Da allora un susseguirsi ininterrotto di atti di devozione e infiniti gesti di pietà popolare dei codroipesi e non solo, hanno accompagnato il Cristo Nero, e di ciò ne erano riprova le tantissime placche sul tronco della croce e le targhe argentee per grazia ricevuta di cui era adorna la sua cappella a Codroipo. Gli autori e storici dell’arte delle poche pubblicazioni che di lui si sono occupate, talvolta anche malamente, ritenevano che questo “Crocifisso di notevole qualità ed interesse” che stava a Codroipo, fosse di mano d'Alessandro Vittoria perché confondevano l’autore della ricostruzione della Scuola vicino a San Fantin, distrutta da un precedente incendio nel quale il crocifisso si salvò miracolosamente, con l’autore dello stesso al quale lo attribuirono.
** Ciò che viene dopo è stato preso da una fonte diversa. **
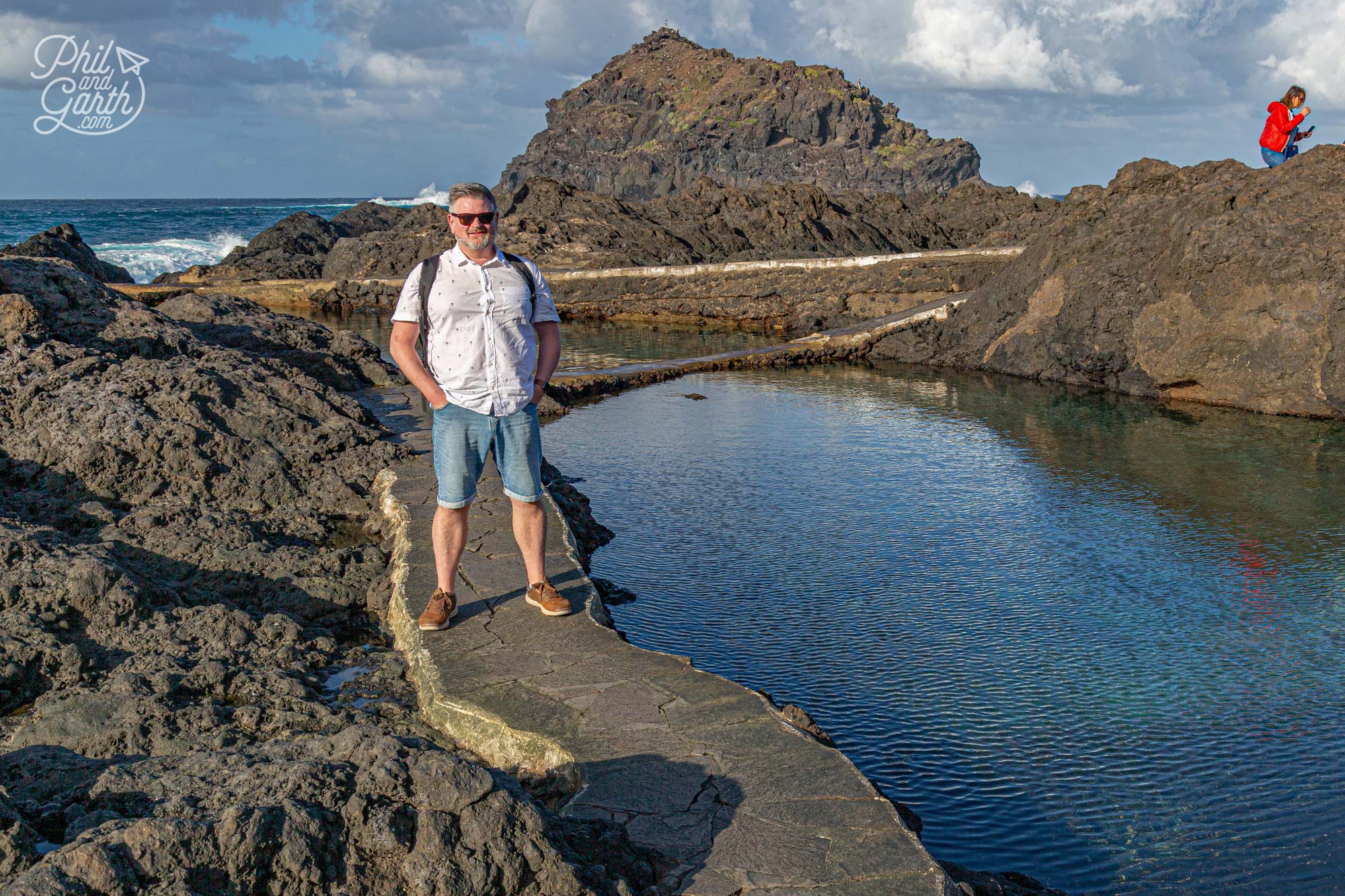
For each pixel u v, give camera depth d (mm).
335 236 59812
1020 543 10961
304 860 2869
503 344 5254
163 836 2756
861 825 3641
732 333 36188
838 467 14609
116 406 8891
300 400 10898
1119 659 7934
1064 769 6258
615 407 20438
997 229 51531
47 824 3428
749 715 4539
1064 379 23906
Sono invece del Vittoria le statue bronzee originali che nella Scuola stavano ai lati del Crocifisso, oggi sull’altare originale di pietra nera di paragone dove questo era esposto, traslato a Venezia ai Santi Giovanni e Paolo, mentre a Codroipo stanno modeste copie di legno.

Nel 1909 e nel 1959, cioè nel primo centenario e nel centocinquantesimo anno dalla traslazione del Cristo Nero, Codroipo indisse solenni e straordinarie celebrazioni con intervento dell’arcivescovo di Udine (nel 1909 addirittura Mons. Anastasio Rossi fece a Codroipo le consacrazioni sacerdotali di quell’anno) ed eccezionale concorso di popolo, così come avvenne nel 1989 con la presenza del card. Glemp.